The Associated Press reports that the two black men arrested at Starbucks have reached a settlement with the city of Philadelphia. Donte Robinson and Rashon Nelson, who were booted from one of the city's Starbucks locations while waiting for a friend, will receive a symbolic $1 payment each, as well as a promise from the city of Philadelphia to invest $200,000 in a program for young entrepreneurs.
"We thought long and hard about it and we feel like this is the best way to see that change that we want to see," Robinson told the Associated Press. "It's not a right-now thing that's good for right now, but I feel like we will see the true change over time."
Robinson and Nelson came to a Starbucks in the upscale Rittenhouse Square neighborhood on April 12th to meet with a friend about a potential real estate opportunity, but after staying in the coffee shop for several minutes without ordering anything, an employee called the police. Several officers showed up and arrested the two men, despite several bystanders insisting that Robinson and Nelson did nothing wrong. They were hauled out of the building in handcuffs and spent several hours in jail before being released with no charges filed.

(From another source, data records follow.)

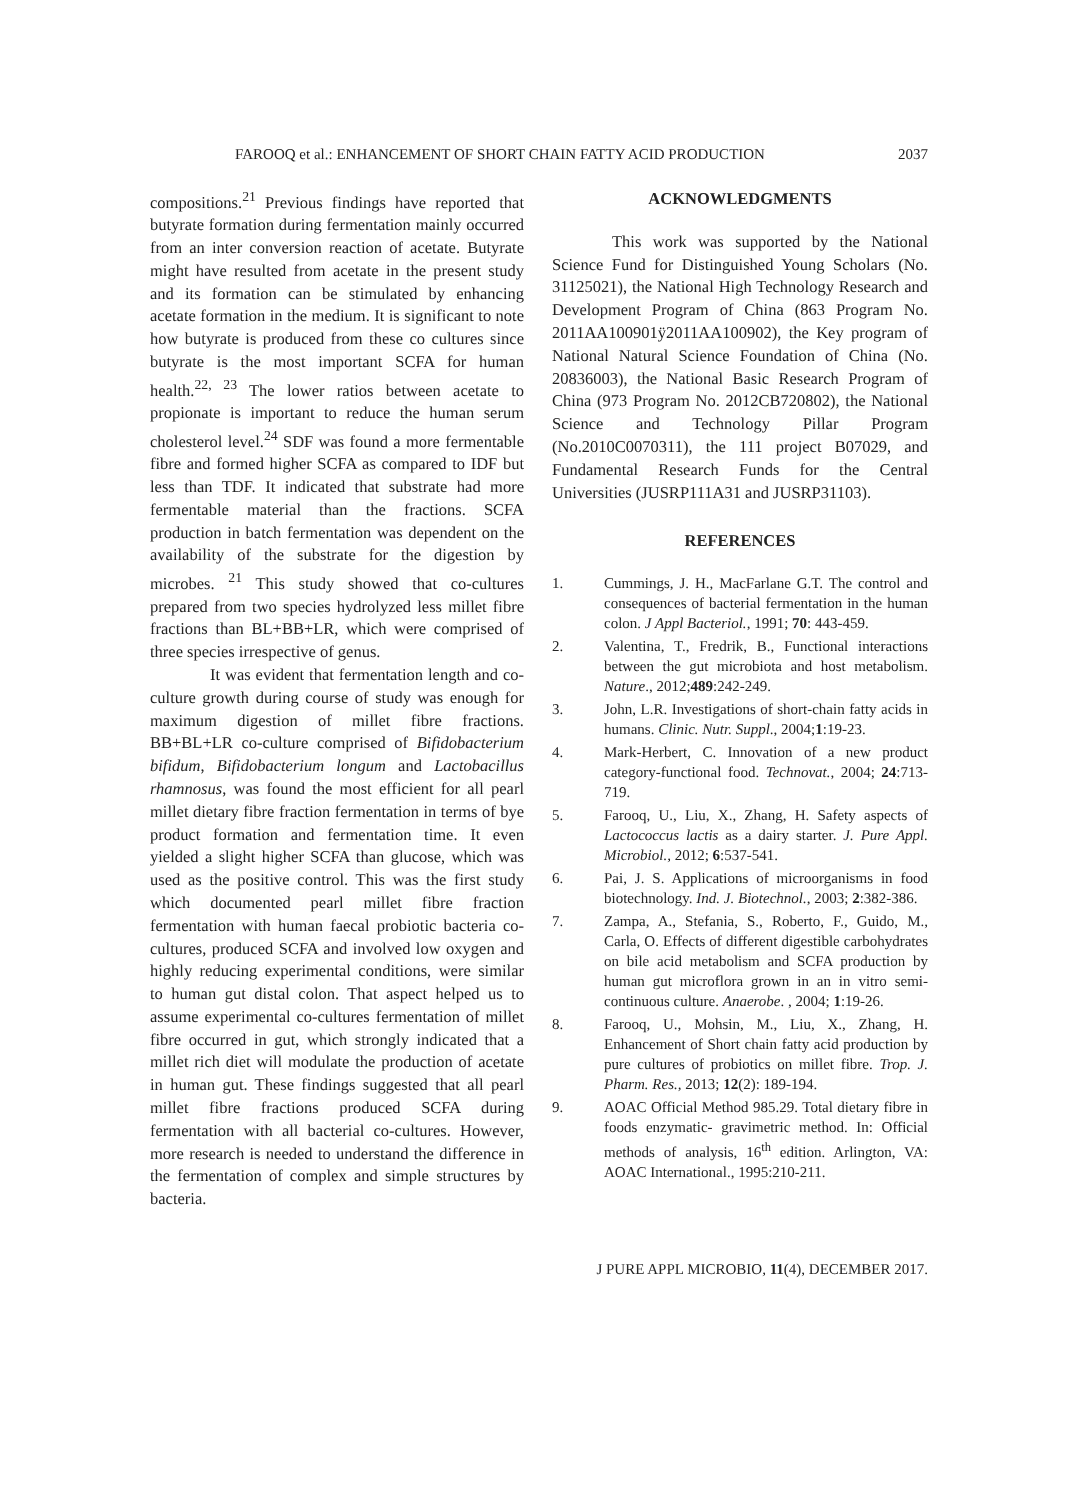FAROOQ et al.: ENHANCEMENT OF SHORT CHAIN FATTY ACID PRODUCTION 2037
compositions.<sup>21</sup> Previous findings have reported that butyrate formation during fermentation mainly occurred from an inter conversion reaction of acetate. Butyrate might have resulted from acetate in the present study and its formation can be stimulated by enhancing acetate formation in the medium. It is significant to note how butyrate is produced from these co cultures since butyrate is the most important SCFA for human health.<sup>22, 23</sup> The lower ratios between acetate to propionate is important to reduce the human serum cholesterol level.<sup>24</sup> SDF was found a more fermentable fibre and formed higher SCFA as compared to IDF but less than TDF. It indicated that substrate had more fermentable material than the fractions. SCFA production in batch fermentation was dependent on the availability of the substrate for the digestion by microbes. <sup>21</sup> This study showed that co-cultures prepared from two species hydrolyzed less millet fibre fractions than BL+BB+LR, which were comprised of three species irrespective of genus.
It was evident that fermentation length and co-culture growth during course of study was enough for maximum digestion of millet fibre fractions. BB+BL+LR co-culture comprised of Bifidobacterium bifidum, Bifidobacterium longum and Lactobacillus rhamnosus, was found the most efficient for all pearl millet dietary fibre fraction fermentation in terms of bye product formation and fermentation time. It even yielded a slight higher SCFA than glucose, which was used as the positive control. This was the first study which documented pearl millet fibre fraction fermentation with human faecal probiotic bacteria co-cultures, produced SCFA and involved low oxygen and highly reducing experimental conditions, were similar to human gut distal colon. That aspect helped us to assume experimental co-cultures fermentation of millet fibre occurred in gut, which strongly indicated that a millet rich diet will modulate the production of acetate in human gut. These findings suggested that all pearl millet fibre fractions produced SCFA during fermentation with all bacterial co-cultures. However, more research is needed to understand the difference in the fermentation of complex and simple structures by bacteria.
ACKNOWLEDGMENTS
This work was supported by the National Science Fund for Distinguished Young Scholars (No. 31125021), the National High Technology Research and Development Program of China (863 Program No. 2011AA100901ÿ2011AA100902), the Key program of National Natural Science Foundation of China (No. 20836003), the National Basic Research Program of China (973 Program No. 2012CB720802), the National Science and Technology Pillar Program (No.2010C0070311), the 111 project B07029, and Fundamental Research Funds for the Central Universities (JUSRP111A31 and JUSRP31103).
REFERENCES
1. Cummings, J. H., MacFarlane G.T. The control and consequences of bacterial fermentation in the human colon. J Appl Bacteriol., 1991; 70: 443-459.
2. Valentina, T., Fredrik, B., Functional interactions between the gut microbiota and host metabolism. Nature., 2012;489:242-249.
3. John, L.R. Investigations of short-chain fatty acids in humans. Clinic. Nutr. Suppl., 2004;1:19-23.
4. Mark-Herbert, C. Innovation of a new product category-functional food. Technovat., 2004; 24:713-719.
5. Farooq, U., Liu, X., Zhang, H. Safety aspects of Lactococcus lactis as a dairy starter. J. Pure Appl. Microbiol., 2012; 6:537-541.
6. Pai, J. S. Applications of microorganisms in food biotechnology. Ind. J. Biotechnol., 2003; 2:382-386.
7. Zampa, A., Stefania, S., Roberto, F., Guido, M., Carla, O. Effects of different digestible carbohydrates on bile acid metabolism and SCFA production by human gut microflora grown in an in vitro semi-continuous culture. Anaerobe. , 2004; 1:19-26.
8. Farooq, U., Mohsin, M., Liu, X., Zhang, H. Enhancement of Short chain fatty acid production by pure cultures of probiotics on millet fibre. Trop. J. Pharm. Res., 2013; 12(2): 189-194.
9. AOAC Official Method 985.29. Total dietary fibre in foods enzymatic- gravimetric method. In: Official methods of analysis, 16<sup>th</sup> edition. Arlington, VA: AOAC International., 1995:210-211.
J PURE APPL MICROBIO, 11(4), DECEMBER 2017.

Video of the incident quickly went viral and sparked widespread outrage, including the hashtag #BoycottStarbucks. The company issued a formal apology to Robinson and Nelson, and Starbucks executive chairman Howard Schultz said that he was "ashamed" of his employees' behavior, which he called "reprehensible at every single level." The company also announced that on May 29th, 8,000 Starbucks locations will close so that employees can undergo an implicit racial bias training; Starbucks later clarified that the May 29th training will be merely the first step in a "multi-phase" effort.
A spokesperson for the city of Philadelphia told the Washington Post that, per its settlement with Robinson and Nelson, the city will allocate $200,000 from its Finance Department budget to fund a grant program for local high schoolers who want to be entrepreneurs. In addition, the two men's arrest record will be expunged.
"I am pleased to have resolved the potential claims against the city in this productive manner," Philadelphia Mayor Jim Kenney said. "This was an incident that evoked a lot of pain in our city, pain that would’ve resurfaced over and over again in protracted litigation, which presents significant legal risks and high financial and emotional costs for everyone involved." He added that Robinson and Nelson proposed the grant program in an attempt "to make something positive come of this."
In addition to their agreement with the city, Robinson and Nelson also reached a financial settlement with Starbucks over their arrest. The exact terms and amount of that settlement haven't been revealed, but the company said that it will allow the two men to receive their bachelor's degrees from Arizona State University, with which Starbucks has a partnership, with their tuitions fully paid for.
“I want to thank Donte and Rashon for their willingness to reconcile,” Starbucks CEO Kevin Johnson said in a statement. “I welcome the opportunity to begin a relationship with them to share learnings and experiences. And Starbucks will continue to take actions that stem from this incident to repair and reaffirm our values and vision for the kind of company we want to be.”
Some criticized Starbucks' response to the incident, however, and argued that mandatory company training is an insufficient step to tackling racial biases.
“Organizations tend to rush to the training option as a way to quickly window-dress issues, especially around gender or racial bias," Holly Hutchins, an associate professor of human resource development at the University of Houston’s College of Technology, told the Guardian. “People are feeling like they’re going to be strong-armed into changing their beliefs and perspectives about something, and it can often trigger even more stereotypes and backlash."